NPO helps to keep Robin Trust afloat

Robin Trust nurse Natasha Cloete; Robin Trust manager Corlia Viljoen; Robin Trust hygiene and cleaning co-ordinator Vuvu Molefe; CEO of HEOSA Werner Laubscher; Robin Trust marketing manager Aletia Ritter; and HFP Catering staff Lihanne Laubscher, Niel Botma and Thobeka Mwanda.

A non-profit company has stepped in to keep the 27-year-old Robin Trust in Pinelands afloat.

Robin Trust, until recently, provided nursing and home-based care training while caring for the frail and elderly, but its manager, Corlea Viljoen, said Covid-19 had hit the organisation with a slew of unexpected costs that had forced the closure of its nursing college and the retrenchment of staff working in the dementia unit, known as The Nest, and the sub-acute facility.

“The sub-acute facility we had to close because the hospitals were not performing the normal theatre procedures which normally resulted in referrals… We hope to resume these services as soon as things return to normal.”

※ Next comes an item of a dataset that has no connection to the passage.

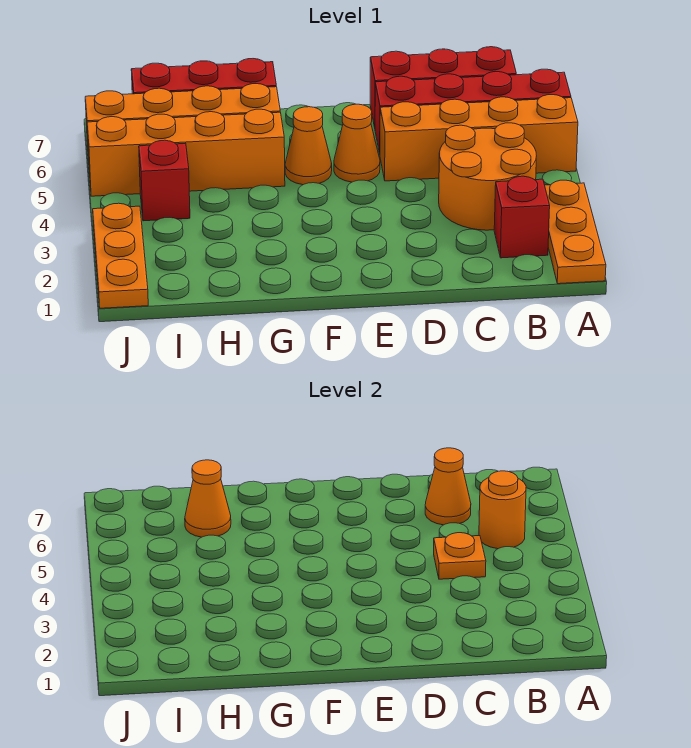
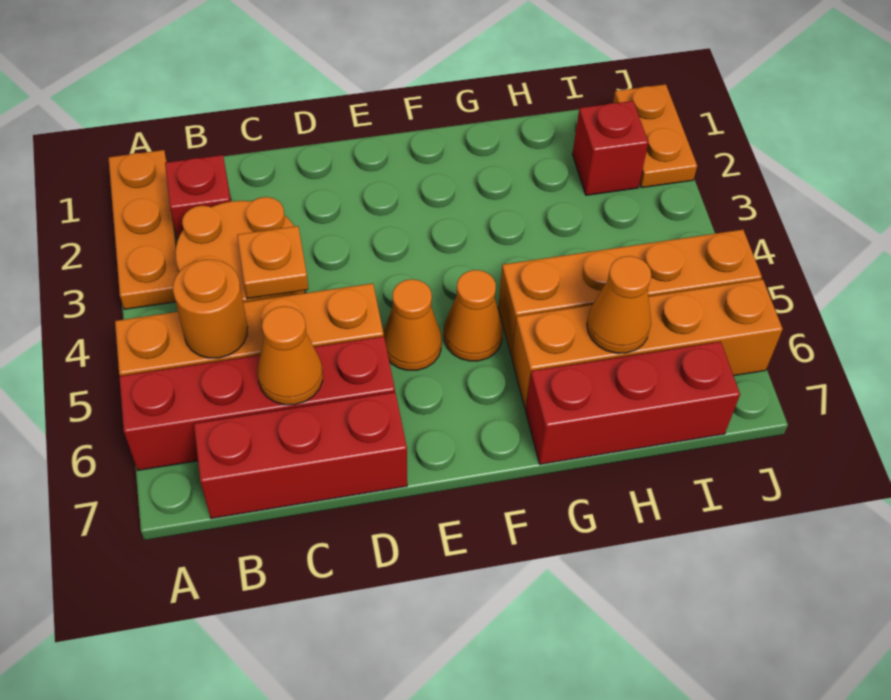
red 1x1 brick [139,140,190,221] -> red 1x1 brick moved to [572,101,648,195]
orange 1x3 plate [93,203,148,308] -> orange 1x2 plate [613,84,697,188]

At the beginning of August, the trust formed a partnership with the Healthcare Employers Organisation of South Africa (HEOSA), which will see the non-profit company take over the running of The Nest and its kitchen.

HEOSA revamped the Nest, and Robin Trust staff will work there, but income derived from the facility will go to HEOSA.

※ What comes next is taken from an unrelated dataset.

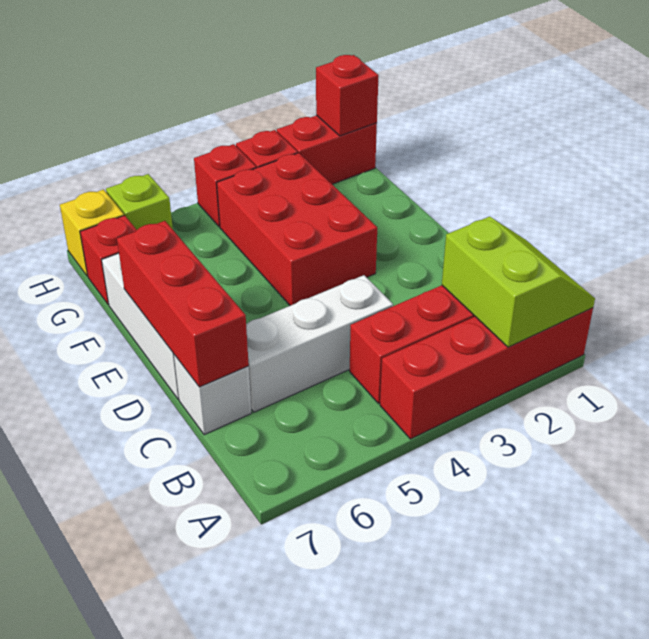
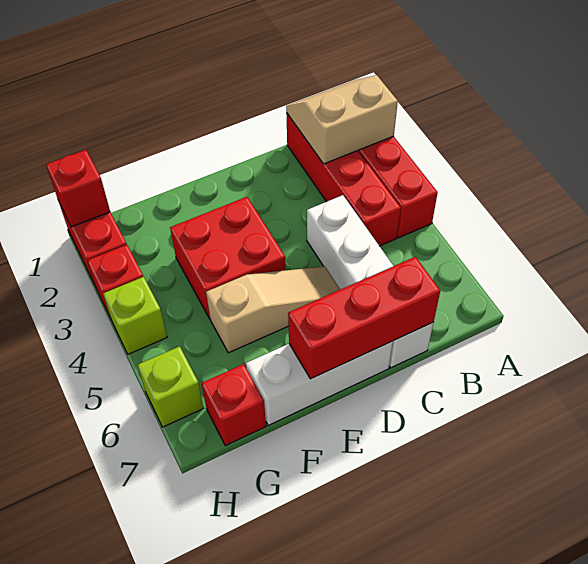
lime 2x2 slope [442,217,595,347] -> tan 2x2 slope [286,75,398,164]
none -> tan 1x3 slope [206,266,340,353]
red 2x3 brick [217,153,377,306] -> red 2x2 brick [170,197,286,319]
red 1x1 brick [194,144,256,227] -> lime 1x1 brick [103,277,167,354]
yellow 1x1 brick [60,190,124,276] -> none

“It really happened when we were down on the floor,” Ms Viljoen said.

HEOSA handles human resources and industrial relations in the health-care industry. It specialises in restructuring facilities in financial hardship.

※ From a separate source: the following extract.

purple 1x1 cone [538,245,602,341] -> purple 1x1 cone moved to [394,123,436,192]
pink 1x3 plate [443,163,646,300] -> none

The Robin Trust’s Home-Based Care Agency has meanwhile continued to function throughout the pandemic, and Ms Viljoen said the partnerships could open new opportunities for both organisations to provide those services to other retirement villages and care facilities.

Robin Trust has also introduced a hygiene and cleaning course for retirement facilities. The 64 students from the closed nursing college had been placed in the Netcare Education college in Bellville, Ms Viljoen said. And 90% of the retrenched staff had been reappointed to the Nest as part of the deal with HEOSA.
Werner Laubscher, the chief executive officer of HEOSA, said they would handle the day-to-day running of the facility, looking after the clinical requirements to make sure the patients were taken care of in the way they were accustomed to.

“They have had a good reputation for many years and we have been serving frail care and children’s homes since 2011 and we believe they can be a strong force in the marketplace,” he said.

HFP Catering had been contracted to run the kitchen and provide meals that catered to the patients’ special dietary needs, he said.

The staff working The Nest, he said, would still be Robin Trust staff.

Ms Viljoen said the Robin Trust was grateful for the support given by the Pinelands community during the pandemic. She said people had donated food, toiletries, blankets and bedding for the staff who had slept in and the Pinelands Community Action Network(CAN) group had donated masks.